The answer must consist solely of the lines from the line with "focal_35mm: 174" to the final line of the data below, reproduced exactly, pictures omitted.

[[ Data for processing open ]]

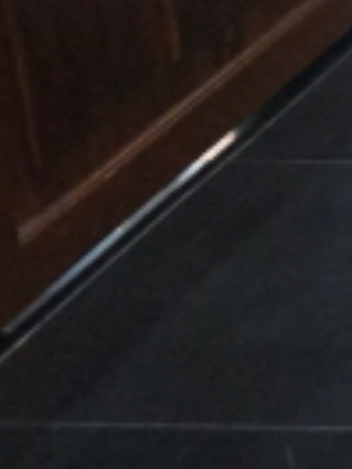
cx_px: 1561
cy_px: -693
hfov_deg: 6.4
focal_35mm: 174
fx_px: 2359
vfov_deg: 9.9
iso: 1250
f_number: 4
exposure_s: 1/160
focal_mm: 16
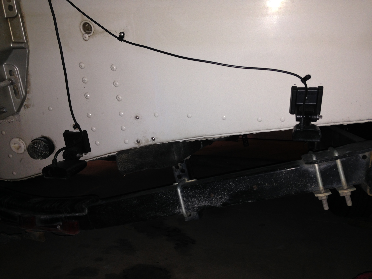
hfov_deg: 55.4
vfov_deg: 42.9
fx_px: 355
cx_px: 186
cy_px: 140
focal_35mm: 33
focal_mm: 4.12
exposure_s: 1/16
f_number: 2.4
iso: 80
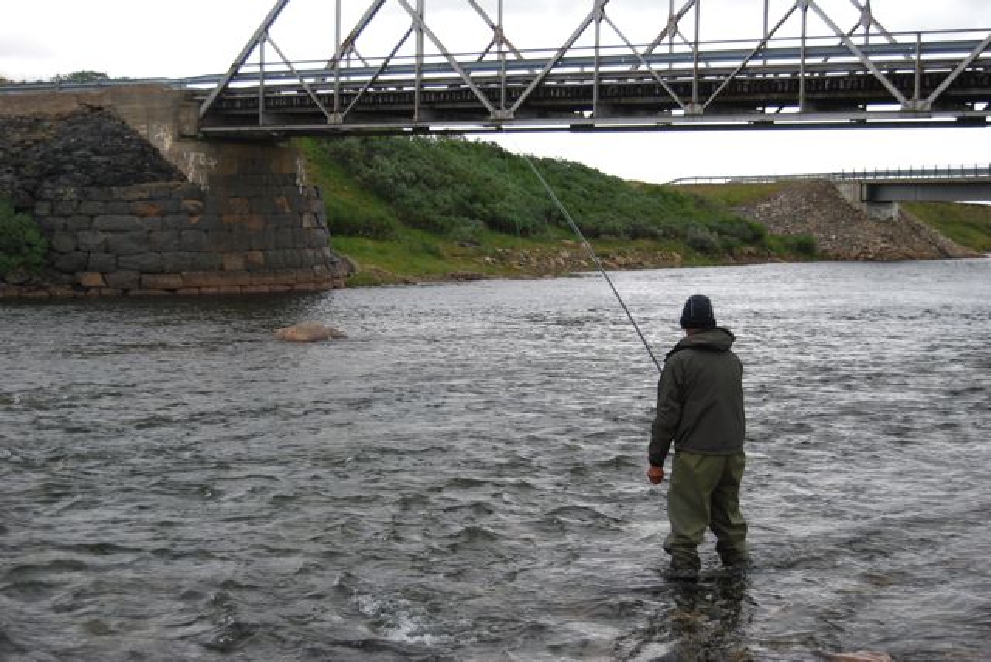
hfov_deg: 33.4
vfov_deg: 22.7
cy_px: 331
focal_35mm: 60
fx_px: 1653
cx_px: 496
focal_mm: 40
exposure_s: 1/125
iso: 200
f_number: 5.6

[[ Data for processing closed ]]

• Response for this exercise:
focal_35mm: 174
fx_px: 2359
vfov_deg: 9.9
iso: 1250
f_number: 4
exposure_s: 1/160
focal_mm: 16
hfov_deg: 55.4
vfov_deg: 42.9
fx_px: 355
cx_px: 186
cy_px: 140
focal_35mm: 33
focal_mm: 4.12
exposure_s: 1/16
f_number: 2.4
iso: 80
hfov_deg: 33.4
vfov_deg: 22.7
cy_px: 331
focal_35mm: 60
fx_px: 1653
cx_px: 496
focal_mm: 40
exposure_s: 1/125
iso: 200
f_number: 5.6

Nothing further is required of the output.